Keywords: LUCA; RNA; RNA viruses; amyloids; chemical relics; origin of life; prions.

Figure 1

Upper panel: shows thirteen amino acids that were thought to be present during the chemical evolution of life as reported in Table 1 column (g) [14]. Lower panel: shows aspartic acid has net protonated amide ($$N{H}_2{H}^{+}$$) side chains in (a–c) at various pH including a zwitterion (b) and a zero charge at pH 2.8. It has been reported that both aspartic acid and glutamic acid are particularly relevant in 65% of catalyst residues because of their ionic charges, remembering that it is the interplay of electrons which brings about reactions—cf the three hydrophobic amino acids used in Ikehara’s experiment Gly > Ala > Val. Likewise, serine and threonine (with their polar, uncharged, side chains), and tyrosine are also important in 27% of catalyst residues. To complete the comparison, hydrophobic amino acids (Gly, Ala, Val, Pro, Leu, and Ile) feature only 8% of the time at the active sites of enzymes [16,18]. In (d) aspartic acid represents as having overall charge of −2 when the pH exceeds 10.0.

Figure 2

(a) Formation of secondary level structures in the form of α-helices and β-sheets. The red dotted lines are an indication of the presence of hydrogen bonds between two peptide strands. The amino acids: glycine, alanine, aspartate and proline are widely distributed in α-helices; valine, isoleucine and tryptophan are commonly found in β-sheets [3]. Noting that tryptophan is not included in the top thirteen prebiotic amino acids indicated in Table 1. This raises two possibilities. Firstly, that initial proteins were much “simpler”, being made from only the thirteen amino acids. Secondly, that tryptophan is absent in the chemical inventory of comets [14] and was, thus, acquired later during the chemical evolution, meaning that they are probably biogenic in nature [18]. (b) within the context of PrPs, the PrP^Scs precipitate out into tightly packed tertiary structures which means they are able to withstand harsh environmental conditions when compared to RNA shapes. This figure also depicts that PrP^C is more α-helices orientated than β-sheets. This situation is reversed in PrP^Sc.

Figure 3

Pictorial representation of major events during the emergence of the three domains of life, namely, Archaea, Bacteria, and Eukarya.
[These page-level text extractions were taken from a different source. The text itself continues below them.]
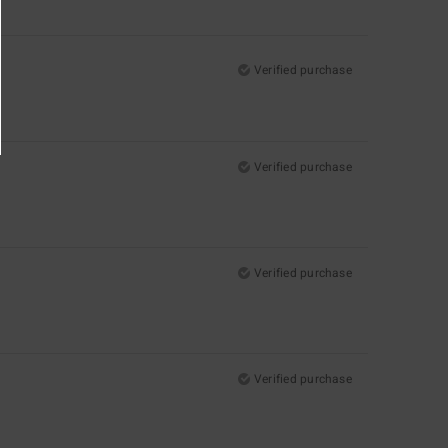
Verified purchase
Verified purchase
Verified purchase
Verified purchase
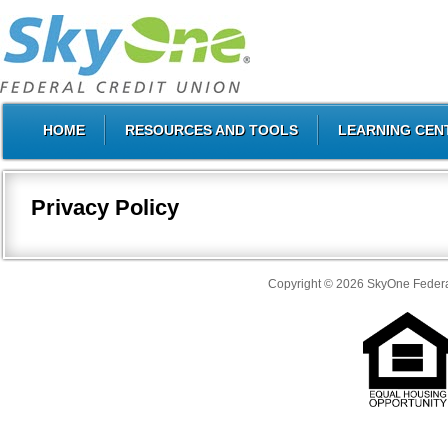
HOME
RESOURCES AND TOOLS
LEARNING CEN
Privacy Policy
Copyright © 2026 SkyOne Federal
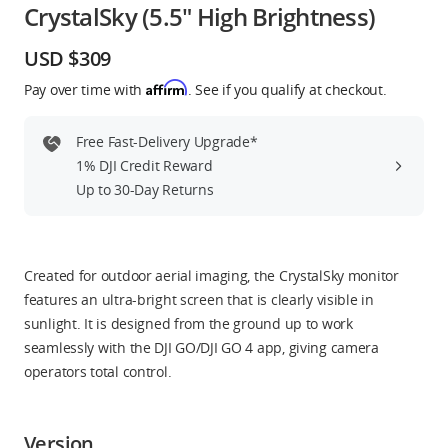
CrystalSky (5.5" High Brightness)
Education & Industry
USD $309
Official Refurbished
Affirm
Pay over time with
. See if you qualify at checkout.
Free Fast-Delivery Upgrade*
1% DJI Credit Reward
DJI Store APP
Up to 30-Day Returns
Guides
Created for outdoor aerial imaging, the CrystalSky monitor
DJI Credit
features an ultra-bright screen that is clearly visible in
sunlight. It is designed from the ground up to work
seamlessly with the DJI GO/DJI GO 4 app, giving camera
operators total control.
United States
/
English
Version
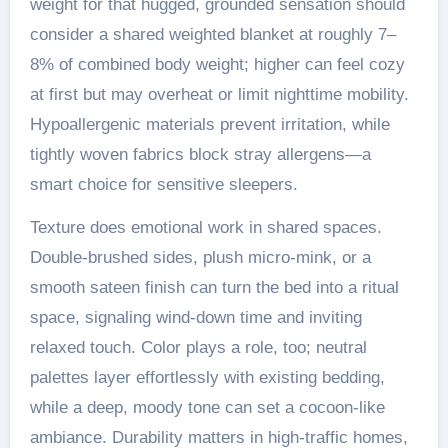
weight for that hugged, grounded sensation should
consider a shared weighted blanket at roughly 7–
8% of combined body weight; higher can feel cozy
at first but may overheat or limit nighttime mobility.
Hypoallergenic materials prevent irritation, while
tightly woven fabrics block stray allergens—a
smart choice for sensitive sleepers.
Texture does emotional work in shared spaces.
Double-brushed sides, plush micro-mink, or a
smooth sateen finish can turn the bed into a ritual
space, signaling wind-down time and inviting
relaxed touch. Color plays a role, too; neutral
palettes layer effortlessly with existing bedding,
while a deep, moody tone can set a cocoon-like
ambiance. Durability matters in high-traffic homes,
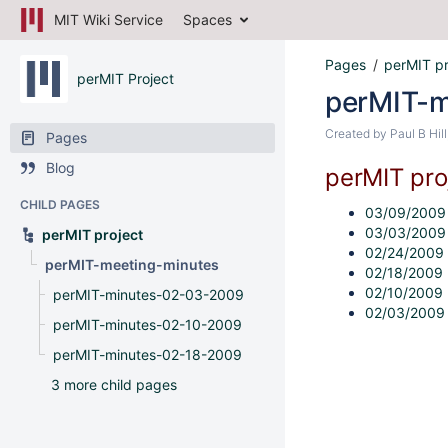
MIT Wiki Service
Spaces
Pages
perMIT pr
perMIT Project
perMIT-m
Created by
Paul B Hill
Pages
Blog
perMIT pro
CHILD PAGES
03/09/200
03/03/200
perMIT project
02/24/2009
perMIT-meeting-minutes
02/18/2009
02/10/2009
perMIT-minutes-02-03-2009
02/03/2009
perMIT-minutes-02-10-2009
perMIT-minutes-02-18-2009
3 more child pages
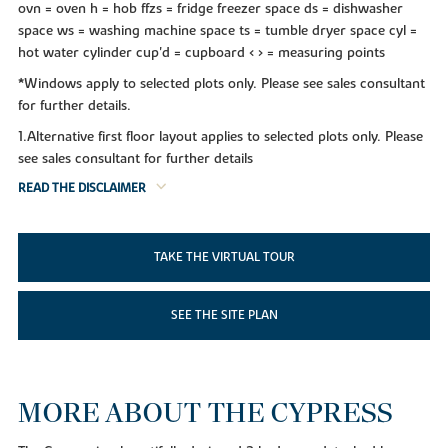
ovn = oven h = hob ffzs = fridge freezer space ds = dishwasher
space ws = washing machine space ts = tumble dryer space cyl =
hot water cylinder cup'd = cupboard < > = measuring points
*Windows apply to selected plots only. Please see sales consultant
for further details.
1.Alternative first floor layout applies to selected plots only. Please
see sales consultant for further details
READ THE DISCLAIMER
TAKE THE VIRTUAL TOUR
SEE THE SITE PLAN
MORE ABOUT THE CYPRESS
It is highly probable that both Archaea and Bacteria emerged from two resilient LUCAs based on their cell membrane compositions and biochemistries (see [50], with Eukarya being a chimera of the former two domains.) It is believed that viruses had an independent origin, probably emerging during the RNA world era.

Figure 4

Depicts the formation of a pincer when poly-A-RNA attaches at the 21–31 amino acid segment on the PrP^c. The pincer is eventually removed and dissolved. The figure also illustrates an earliest possible example of interaction between peptides and nucleic acids.